I've been thinking about how my clients navigate their inner child and adult self and no wonder that we are caught in the template of others and giving ourselves a hard time. In our fast-paced world, it’s easy to lose track of where we find our self-worth.
Validation is something we all seek, whether consciously or subconsciously, and it often comes from various aspects of our lives. However, the question we rarely stop to ask ourselves is: Where am I seeking validation from? Am I relying on my work, my partner, or my children to determine my value?
Let’s break down these common sources of validation and how they may shape your sense of self.
1. Validation through Work
Many of us tie our self-worth to professional accomplishments. This is especially common in a culture that glorifies productivity and achievement. We may feel a sense of purpose and pride when we excel in our careers, receive recognition, or meet financial goals. While there’s nothing wrong with finding fulfilment in what we do, relying too heavily on work for validation can be risky. We may also find ourselves seeking work validation for hiding feelings and hurt to not connect to what is happening to us.
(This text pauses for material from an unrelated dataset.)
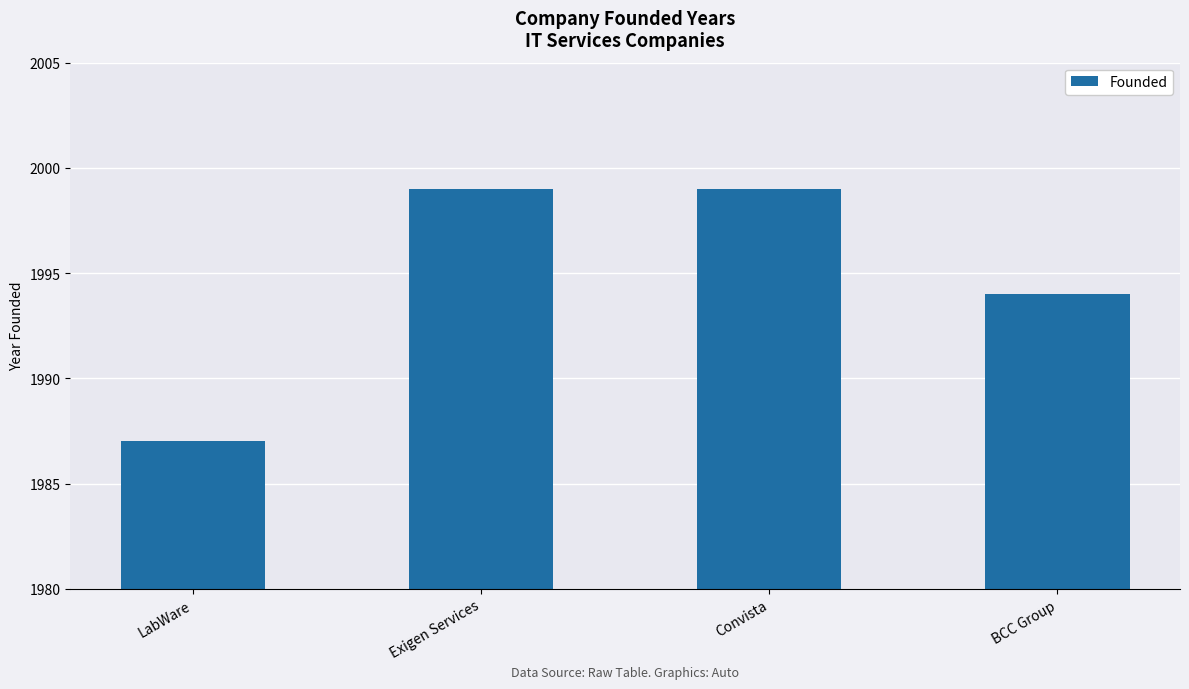

The value at Convista is 1107. True or false?

False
When work becomes the primary measure of our value, any setback—a missed promotion, job loss, or criticism—can lead to a deep sense of inadequacy. We might begin to feel that without these achievements, we are not enough. But work, while a meaningful part of life, should not be the sole source of self-worth.
It’s important to cultivate a sense of value that isn’t dependent on external success.
2. Validation through a Partner
Romantic relationships can be another place where we seek validation. In a healthy relationship, your partner can offer love, support, and affirmation. But when you start relying too much on your partner’s approval, the dynamic can become imbalanced.
For example, if your sense of worth is dependent on how your partner perceives you, you may start to lose your individuality. You might compromise your needs or values to maintain their approval or feel insecure if their attention wavers.
While it’s natural to desire love and affirmation from your partner, it’s essential to also validate yourself internally. I value the saying "who am I becoming whilst I’m with you?" We can lose ourselves and our behaviours are unrecognisable.
A healthy relationship is one where both individuals feel valued as they are, without needing constant validation for one another to feel whole.
3. Validation through Children
For parents, children can become another source of validation. Watching your children succeed and thrive can bring immense pride and joy. But when your sense of worth becomes tied to their achievements or behaviour, it can create pressure—for both you, your children and your partner.
If you find yourself feeling validated only when your child is excelling, or conversely, feeling less worthy when they struggle, it may be a sign that you’re outsourcing your self-worth.
Children, just like us, will have ups and downs. Their journey is their own, and as much as we guide them, we must recognise that our value as individuals does not depend on their success or failures.
Also the love that can appear to be lavished on to the children can leave a partner feeling rejected and unloved. This can eroded the relationship and cause a great strain on the dynamics of the partnership
4. Internal Validation: The Key to True Self-Worth
The truth is, external validation—whether from work, relationships, or family—will always be fleeting. Jobs change, relationships evolve, and children grow up.
Relying on these external factors for a sense of worth can leave you feeling empty when they inevitably shift.
Internal validation, on the other hand, comes from within. It’s the ability to recognise your inherent worth, independent of external circumstances. When you validate yourself internally, you cultivate self-respect, confidence, and resilience.
You become less reactive to external changes because your sense of self is rooted in something more stable: your own belief in your value.
How to Cultivate Internal Validation
Practice Self-Compassion: Be kind to yourself. Acknowledge your strengths and forgive your mistakes.
Set Personal Goals: Focus on goals that align with your values, not just those that earn external approval.
Reflect on Your Achievements: Take time to appreciate what you’ve accomplished, big or small, and let that build your confidence.
Affirm Your Worth Daily: Use positive affirmations to remind yourself that you are valuable, just as you are.
Seek Growth Over Perfection: Instead of striving for perfection, focus on personal growth and improvement. Growth is a lifelong process, not a destination.
It’s natural to seek validation from the external world, but true, lasting self-worth can only come from within. By recognising the patterns of validation through work, relationships, and family, we can start to shift the focus inward.
Cultivating internal validation is a lifelong journey, but it’s one that leads to a more balanced, fulfilling life. After all, you are enough—just as you are.
Remember some of your actions today with be the template of the past, how you were loved and how conflict was shown, don’t give all of yourself over to what you believe to be the template of the past, your parents script. You are good enough, worthy of love and appreciation.
Start writing your own script today.